Our Annual Meeting each June is more than a business meeting. We do gather to make important decisions around the mission we share, but we also have inspiring worship services, great preaching, practical seminars, celebrations of what God is doing, affinity groups (including our ministerium), and opportunities to make and strengthen friendships. To capture the breadth of all that activity, our planning committee is changing the name from the Annual Meeting to Gather 2014. Business will be a central but not exclusive component.
One thing we do as we come together is examine issues that impact public discipleship, or how we engage with the issues of the world around us from a biblical perspective. We do that through resolutions that provide biblical perspective on an issue and suggestions for living faithfully in regard to the issue. Resolutions are crafted by the Commission on Christian Action and presented to the Annual Meeting, which may accept, amend, refer for more refinement, or reject a resolution. Adopted resolutions are not binding, but rather are offered to inform individual, congregational, and denominational grapplings on issues our society and culture generally wrestle with poorly. A complete list of adopted resolutions can be found here.
I confess I used to dread this agenda item. The prospect of processing a substantial document on a potentially polarizing topic in just thirty to sixty minutes, word-smithed among hundreds of delegates, often with arcane parliamentary procedure with amendments to amendments to amendments, all under the pressure of a thumbs up or thumbs down vote, could be discomforting.
But then Debbie Blue, executive minister for compassion, mercy, and justice, came up with a much better process. Rather than trying to attend to these matters of importance in a single Annual Meeting, why not do it over the course of two?
The result: greater engagement, stronger consensus, and better final documents. What adding a year has done is take the harried focus off the thumbs up/thumbs down nature of an agenda item needing action, and allow non-anxious room for constructive discussion and additional perspective at that first Annual Meeting. The draft is then posted online, with feedback encouraged from individuals, churches, and leaders. With the feedback, a new draft is developed and presented to the second Annual Meeting for final action. There is still opportunity for vigorous debate at the second Annual Meeting, but the primary effect of this enhanced process, in my observation, is a coalescing of perspective and ownership.

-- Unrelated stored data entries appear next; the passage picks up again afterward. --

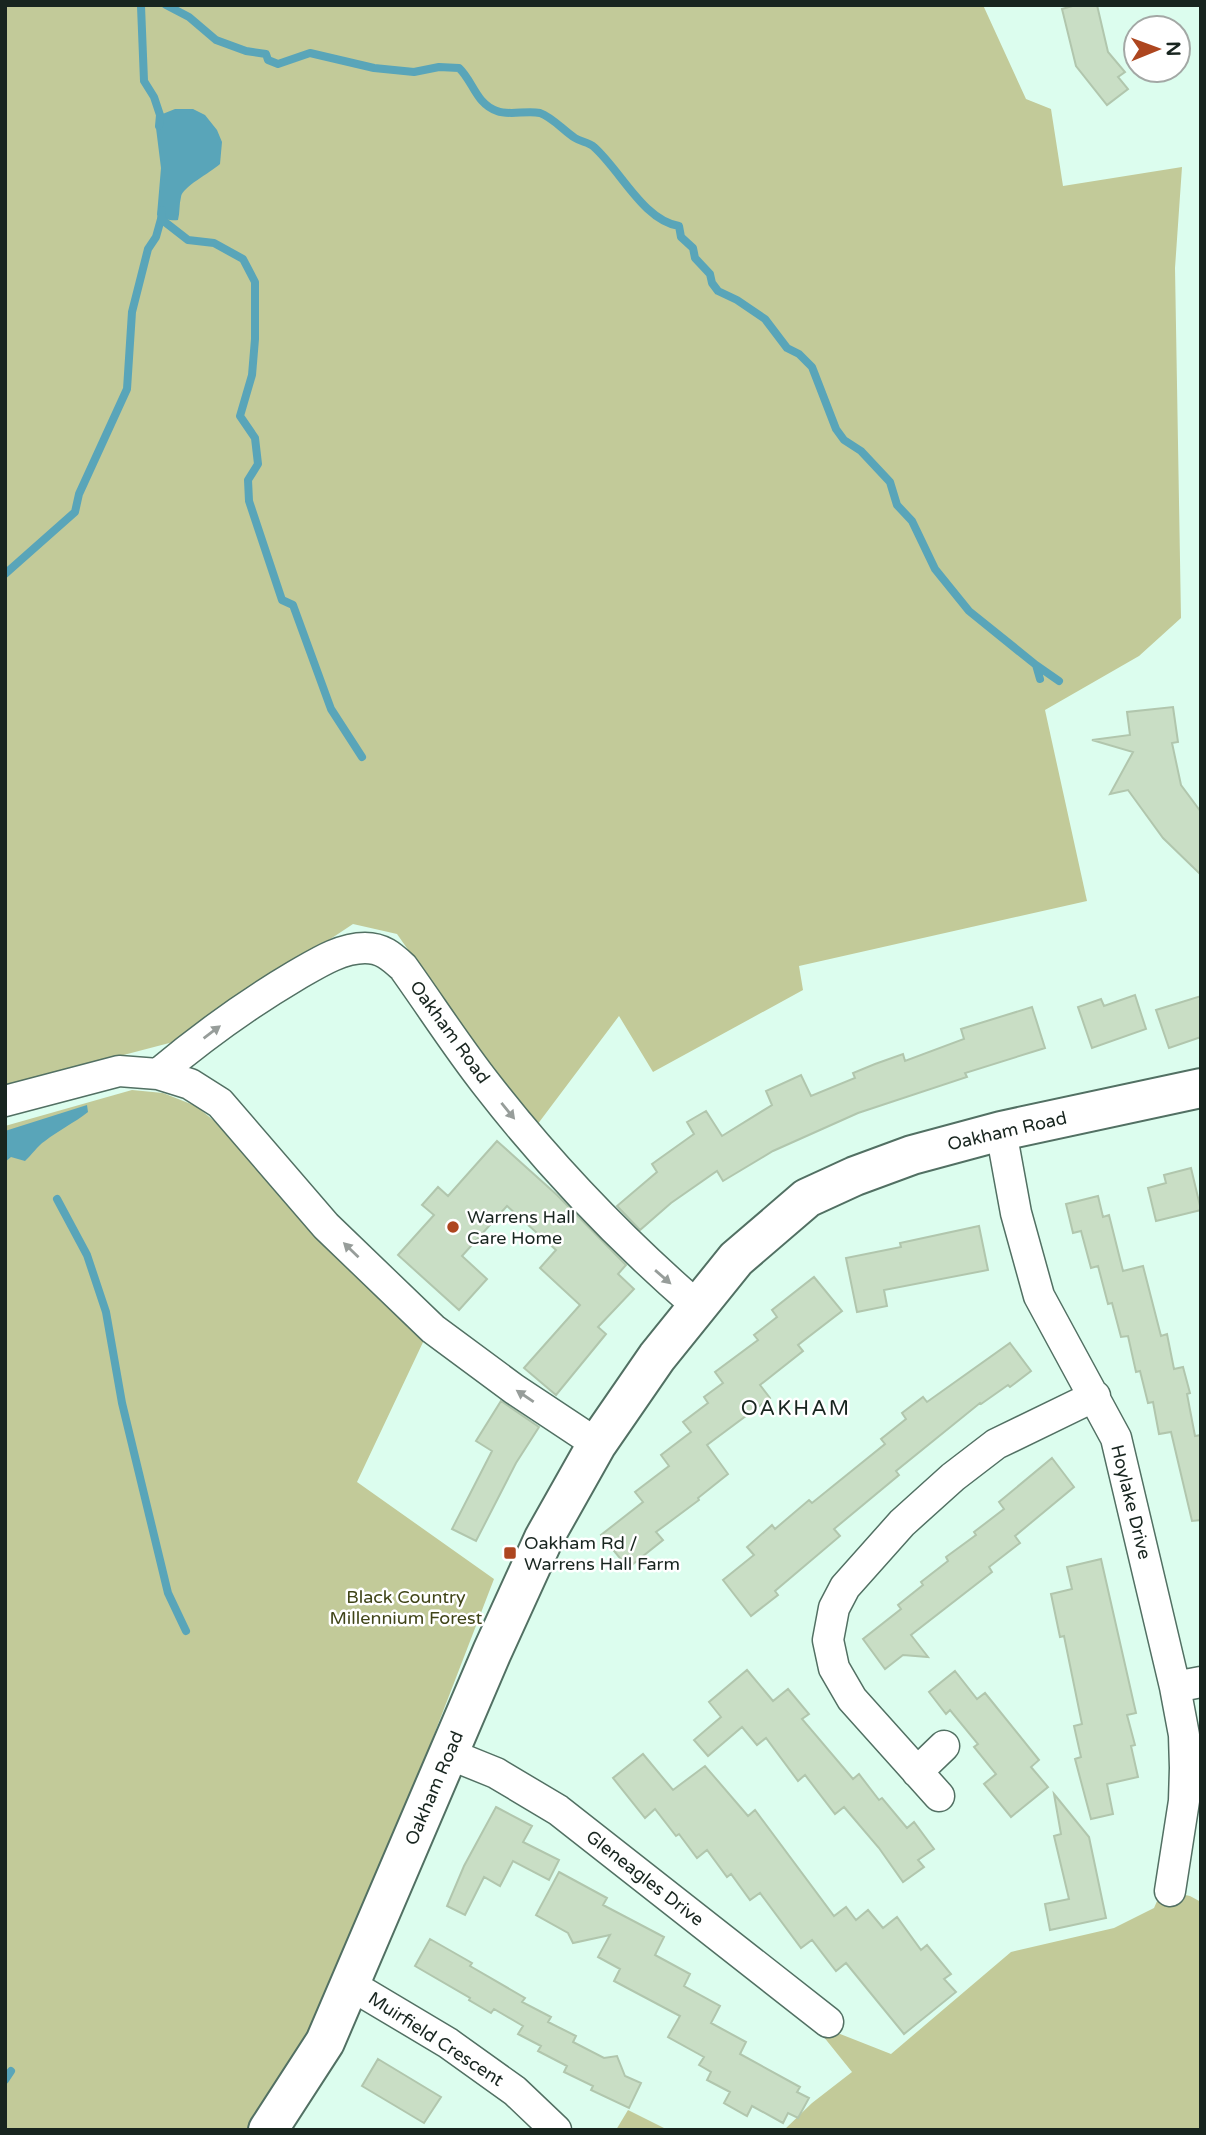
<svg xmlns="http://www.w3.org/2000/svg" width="1206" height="2135" font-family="'Varela Round',sans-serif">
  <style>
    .green { fill: #c2ca99 }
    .water { fill: #59a5b9 }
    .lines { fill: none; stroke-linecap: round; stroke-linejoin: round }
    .stream { stroke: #59a5b9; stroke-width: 8 }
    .building { fill: #c9dec5; stroke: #b1c6ad; stroke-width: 2 }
    .minor-casing { stroke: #527063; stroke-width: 33 }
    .tertiary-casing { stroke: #527063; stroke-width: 42 }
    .minor { stroke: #fff; stroke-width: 30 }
    .tertiary { stroke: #fff; stroke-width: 38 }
    .oneway { fill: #979d9a }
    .poi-dot { fill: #ad461f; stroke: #fff; stroke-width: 2.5 }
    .labels { text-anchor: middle; stroke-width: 5; stroke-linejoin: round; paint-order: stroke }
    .street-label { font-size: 18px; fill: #18251f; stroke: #fff }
    .poi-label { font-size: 18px; fill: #18251f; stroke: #fff; text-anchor: start }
    .park-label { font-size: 18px; fill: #3f4417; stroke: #fff }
    .quarter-label { font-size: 21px; letter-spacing: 2px; fill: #18251f; stroke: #fff }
  </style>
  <rect width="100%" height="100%" fill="#dcfdee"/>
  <path class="green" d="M 5,5 L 983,5 L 1026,99 L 1051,109 L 1063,186 L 1182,167 L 1175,268 L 1181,618 L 1139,656 L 1045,710 L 1087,901 L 799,966 L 803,990 L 653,1072 L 619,1016 L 534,1129 L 397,934 L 353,924 L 177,1041 L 5,1086 Z
    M 132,1090 L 163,1093 L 196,1106 L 241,1143 L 425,1338 L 357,1482 L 494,1579 L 370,1901 L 297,2059 L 249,2130 L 5,2130 L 5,1126 Z
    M 1162,1890 L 1190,1896 L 1201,1902 L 1201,2130 L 784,2130 L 812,2103 L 852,2072 L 823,2036 L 830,2030 L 891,2054 L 1011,1952 L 1114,1928 L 1154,1908 Z
    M 628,2110 L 668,2130 L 616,2130 Z"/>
  <path class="water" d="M 175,109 L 193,109 L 205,115 L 217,130 L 222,142 L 220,164 C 210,173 182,187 181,197 C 179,205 180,212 178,220 C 172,221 162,219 157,215 L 161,168 L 156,128 L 160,115 Z
    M 87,1105 L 88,1112 C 74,1123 59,1130 45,1141 C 37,1146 32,1155 25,1161 L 11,1157 L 5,1162 L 5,1131 Z"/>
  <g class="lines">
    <path class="stream" d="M 166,5 L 189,17 L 216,40 L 246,51 L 266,54 L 268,60 L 278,64 L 310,53 L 374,68 L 414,72 L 439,67 L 459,68 C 473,81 476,104 497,111 C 510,116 526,110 540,113 C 552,117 564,131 575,138 C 581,142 589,142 594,147 C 621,171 643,220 679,226 L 681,237 L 693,248 L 695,258 L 710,274 L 712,283 L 718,291 L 737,300 L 765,319 L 787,348 L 799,354 L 812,367 L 836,429 L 844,440 L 861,451 L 890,482 L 897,505 L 912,521 L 935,569 L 969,611 L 1036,665 L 1040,679
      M 141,6 L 144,81 L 154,97 L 160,115 L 159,126
      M 162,210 L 161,219 L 188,240 L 214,243 L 243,259 L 255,282 L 255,339 L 252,375 L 240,416 L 255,438 L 258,464 L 248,480 L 249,501 L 282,600 L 293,605 L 331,709 L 362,757
      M 5,574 L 75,512 L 79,494 L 127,389 L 132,312 L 148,249 L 156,237 L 161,219
      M 1036,665 L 1059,681
      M 57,1199 L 87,1255 L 106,1312 L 122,1403 L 168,1593 L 186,1631
      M 5,2080 L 11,2071"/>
  </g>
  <path class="building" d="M 1076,5 L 1097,5 L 1108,52 L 1125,72 L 1118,77 L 1128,89 L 1107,105 L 1076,66 L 1062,9 Z
    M 1173,707 L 1178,742 L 1172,743 L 1181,785 L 1201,812 L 1201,875 L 1163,838 L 1128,790 L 1110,794 L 1133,752 L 1092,740 L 1130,735 L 1127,712 Z
    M 1135,995 L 1146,1029 L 1092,1048 L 1078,1007 L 1101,999 L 1104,1006 Z
    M 1201,996 L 1201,1037 L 1169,1048 L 1156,1010 Z
    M 1032,1007 L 1045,1048 L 965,1073 L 967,1077 L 858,1113 L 773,1151 L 723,1181 L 717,1171 L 671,1203 L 640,1230 L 617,1206 L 657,1172 L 652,1164 L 694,1134 L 687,1122 L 706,1111 L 722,1136 L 772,1105 L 766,1091 L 801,1075 L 811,1096 L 855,1078 L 853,1073 L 875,1064 L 903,1054 L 905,1061 L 964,1039 L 961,1029 Z
    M 497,1141 L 557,1195 L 626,1265 L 618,1274 L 634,1289 L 598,1327 L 606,1334 L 556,1395 L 524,1368 L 580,1305 L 540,1268 L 556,1250 L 507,1206 L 462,1256 L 487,1279 L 459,1310 L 398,1255 L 434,1215 L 422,1205 L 438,1187 L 448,1196 Z
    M 1191,1168 L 1201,1210 L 1156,1221 L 1148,1188 L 1166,1183 L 1164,1175 Z
    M 1098,1196 L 1103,1217 L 1109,1215 L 1123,1271 L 1143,1266 L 1161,1336 L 1167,1334 L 1174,1369 L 1183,1367 L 1190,1393 L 1187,1394 L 1195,1436 L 1201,1435 L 1201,1520 L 1192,1521 L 1171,1432 L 1159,1434 L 1153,1402 L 1148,1403 L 1140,1371 L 1136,1372 L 1128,1336 L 1121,1337 L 1112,1303 L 1108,1304 L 1098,1266 L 1091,1268 L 1081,1231 L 1073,1233 L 1066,1204 Z
    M 979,1226 L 988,1270 L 884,1290 L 887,1306 L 857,1312 L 846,1258 L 901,1247 L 900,1243 Z
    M 814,1277 L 842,1311 L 798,1345 L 803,1351 L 760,1385 L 770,1398 L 707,1445 L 728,1474 L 698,1498 L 699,1500 L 656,1532 L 663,1540 L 628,1568 L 601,1535 L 643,1502 L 635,1492 L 669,1466 L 661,1455 L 691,1432 L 683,1422 L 708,1403 L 704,1397 L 723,1383 L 715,1372 L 758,1340 L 754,1335 L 777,1317 L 772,1310 Z
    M 1010,1343 L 1031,1371 L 1010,1387 L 1008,1385 L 981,1404 L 980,1403 L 896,1471 L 899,1475 L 834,1529 L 840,1536 L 775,1591 L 778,1595 L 751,1616 L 723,1580 L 754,1555 L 747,1547 L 772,1525 L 775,1529 L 809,1500 L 812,1503 L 885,1444 L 881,1439 L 906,1419 L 902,1413 L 923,1397 L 927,1402 Z
    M 501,1401 L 539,1427 L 516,1463 L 476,1541 L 452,1529 L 492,1451 L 476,1441 Z
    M 1052,1458 L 1074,1487 L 1015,1536 L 1020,1543 L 989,1567 L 992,1572 L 911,1635 L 928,1657 L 903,1655 L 885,1669 L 863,1639 L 901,1609 L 898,1605 L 923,1585 L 921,1582 L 948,1561 L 946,1557 L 976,1535 L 974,1532 L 1004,1509 L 999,1502 Z
    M 1101,1559 L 1136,1713 L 1127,1715 L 1135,1745 L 1131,1746 L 1138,1777 L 1107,1784 L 1113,1814 L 1091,1819 L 1075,1759 L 1081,1757 L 1074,1726 L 1082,1724 L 1064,1636 L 1060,1637 L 1051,1594 L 1072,1589 L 1067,1567 Z
    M 747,1670 L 773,1701 L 788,1689 L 809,1714 L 802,1719 L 853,1779 L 859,1774 L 879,1800 L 882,1798 L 907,1828 L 914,1822 L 934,1849 L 918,1860 L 924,1867 L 903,1882 L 879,1848 L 844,1807 L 835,1814 L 805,1775 L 798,1781 L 766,1738 L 757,1745 L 742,1727 L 708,1756 L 694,1740 L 721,1717 L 709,1702 Z
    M 955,1671 L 977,1699 L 985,1693 L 1039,1760 L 1031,1767 L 1048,1787 L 1011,1817 L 984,1784 L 996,1774 L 974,1747 L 978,1744 L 950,1710 L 946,1714 L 929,1692 Z
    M 643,1754 L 673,1790 L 705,1766 L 748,1816 L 755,1810 L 834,1916 L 846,1907 L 856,1920 L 868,1910 L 883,1928 L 897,1917 L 921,1950 L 927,1945 L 951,1974 L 944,1979 L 956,1992 L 904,2034 L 846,1963 L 836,1971 L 812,1940 L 801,1948 L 760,1893 L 750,1900 L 731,1874 L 727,1877 L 707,1850 L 697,1858 L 679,1834 L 676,1836 L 655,1809 L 645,1818 L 613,1778 Z
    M 1054,1794 L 1089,1837 L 1106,1918 L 1050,1930 L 1045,1904 L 1069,1899 L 1054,1836 L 1061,1834 Z
    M 496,1807 L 532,1826 L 523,1842 L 559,1860 L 549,1880 L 513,1861 L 500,1886 L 484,1877 L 465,1915 L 447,1906 L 464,1866 Z
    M 559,1872 L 607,1898 L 603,1905 L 664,1937 L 655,1955 L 690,1974 L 684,1986 L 720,2006 L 711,2023 L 746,2042 L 740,2054 L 800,2087 L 797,2092 L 809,2098 L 798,2118 L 788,2113 L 783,2123 L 752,2106 L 747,2116 L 724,2103 L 730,2092 L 707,2080 L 711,2072 L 699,2065 L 704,2057 L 668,2037 L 680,2016 L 614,1981 L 620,1969 L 598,1957 L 610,1935 L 573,1943 L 568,1933 L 536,1915 Z
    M 430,1939 L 472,1963 L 470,1966 L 525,1998 L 522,2002 L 551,2017 L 548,2022 L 576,2036 L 573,2042 L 604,2058 L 617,2056 L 625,2076 L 641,2083 L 629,2108 L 591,2090 L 593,2086 L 564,2072 L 567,2066 L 538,2051 L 541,2046 L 518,2034 L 523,2026 L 494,2009 L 491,2013 L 469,2000 L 470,1998 L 415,1966 Z
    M 378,2059 L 441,2097 L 424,2123 L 362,2086 Z"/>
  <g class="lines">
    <g class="minor-casing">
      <path id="minor" d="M 158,1074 C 202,1037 246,1005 295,976 C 316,964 340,948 365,948 C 382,948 391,956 403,967 C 431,1006 457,1047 487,1085 C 549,1165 619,1238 696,1305
        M 5,1101 L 119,1071 L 158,1074 L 190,1084 L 220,1103 L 326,1226 L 433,1329 L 514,1389 L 597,1444
        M 1001,1131 L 1016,1213 L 1039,1296 L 1116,1438 L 1175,1687 L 1184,1735 L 1185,1768 L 1184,1801 L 1170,1891
        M 1175,1687 L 1201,1682
        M 449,1754 L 496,1773 L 558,1810 L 828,2022
        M 917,1772 L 944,1746
        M 939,1796 L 852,1699 L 834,1668 L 828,1640 L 834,1608 L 845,1587 L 902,1523 L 953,1477 L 996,1444 L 1095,1396
        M 349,1984 L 448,2043 L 515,2091 L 556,2130"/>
    </g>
    <g class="tertiary-casing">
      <path id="tertiary" d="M 268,2130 L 325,2042 L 492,1652 L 544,1538 L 597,1444 L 657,1357 L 736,1259 L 807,1198 L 855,1176 L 912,1155 L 1001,1131 L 1201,1088"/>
    </g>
    <use href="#minor" class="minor"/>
    <use href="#tertiary" class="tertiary"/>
  </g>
  <defs><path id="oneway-solid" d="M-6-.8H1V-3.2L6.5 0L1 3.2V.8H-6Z" transform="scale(1.75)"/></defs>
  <g class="oneway">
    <use href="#oneway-solid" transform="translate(212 1032) rotate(-37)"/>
    <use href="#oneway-solid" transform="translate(508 1111) rotate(51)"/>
    <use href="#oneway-solid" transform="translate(351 1250) rotate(-136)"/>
    <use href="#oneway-solid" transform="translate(663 1277) rotate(41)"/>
    <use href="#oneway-solid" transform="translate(525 1396) rotate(-146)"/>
  </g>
  <g class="poi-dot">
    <circle cx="453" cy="1227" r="7"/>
    <rect x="503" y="1546" width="14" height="14" rx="3.5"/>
  </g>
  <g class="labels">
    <g class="street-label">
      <text transform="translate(450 1032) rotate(54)" y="6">Oakham Road</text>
      <text transform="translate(1007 1131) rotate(-13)" y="6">Oakham Road</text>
      <text transform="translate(1131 1502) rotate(76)" y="6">Hoylake Drive</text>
      <text transform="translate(434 1788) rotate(-67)" y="6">Oakham Road</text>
      <text transform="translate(645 1878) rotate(38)" y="6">Gleneagles Drive</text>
      <text transform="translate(436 2039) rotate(33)" y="6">Muirfield Crescent</text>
    </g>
    <g class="poi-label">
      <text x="467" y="1223">Warrens Hall<tspan x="467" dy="21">Care Home</tspan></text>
      <text x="524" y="1549">Oakham Rd /<tspan x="524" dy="21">Warrens Hall Farm</tspan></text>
    </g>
    <g class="park-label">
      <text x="406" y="1603">Black Country<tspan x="406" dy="21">Millennium Forest</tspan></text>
    </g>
    <g class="quarter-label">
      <text x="796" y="1415">OAKHAM</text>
    </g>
  </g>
  <rect width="1206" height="2135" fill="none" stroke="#18251f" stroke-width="14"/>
  <g transform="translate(1157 49) rotate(89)"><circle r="33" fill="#ffffff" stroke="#a3a8a5" stroke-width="2"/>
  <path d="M0-5L12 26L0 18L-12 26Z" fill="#ad461f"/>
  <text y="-10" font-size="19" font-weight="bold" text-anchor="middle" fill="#18251f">N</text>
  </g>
</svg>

We are committed to certain values in crafting a resolution. The first and governing principle is to be biblical. Every resolution begins with a scriptural overview of the subject. Our highest intent is to engage the world from the perspective of the wisdom and direction of God’s word.
The second is to make sure we are looking at a topic from 360 degrees. It is easy to take a single dimension of a complicated matter and come up with a simplistic solution, but rarely does that encourage progress. Indeed, when countered by a different narrow solution, the result most often becomes intractability. It is the hard work of engaging complexity that leads to a more authentic way forward. For example, a recent resolution on mass incarceration looked at perpetrator and victim; the good and the bad of the criminal justice system; the impact on individuals and communities; systemic issues and personal responsibility. As a result, instead of demonizing one position or another, we help create understanding, which can potentially lead to finding new common ground.
A third principle is listening. We present, we listen, we find gaps, and then we enhance. Some might call this “communal discernment.” I simply call it the wisdom of the body of Christ. The Christian Action Commission initiates thoughts, but in the end these are documents that are honed and owned by the church.
At this Annual Meeting, er, Gather, we come to year two of a resolution on immigration. We began as an immigrant church, the memory of which influences us as today our churches serve and include immigrants from around the world. I promise you the resolution will be biblical, that it takes a well-rounded view of the complexities, and has been honed by the wisdom of much input.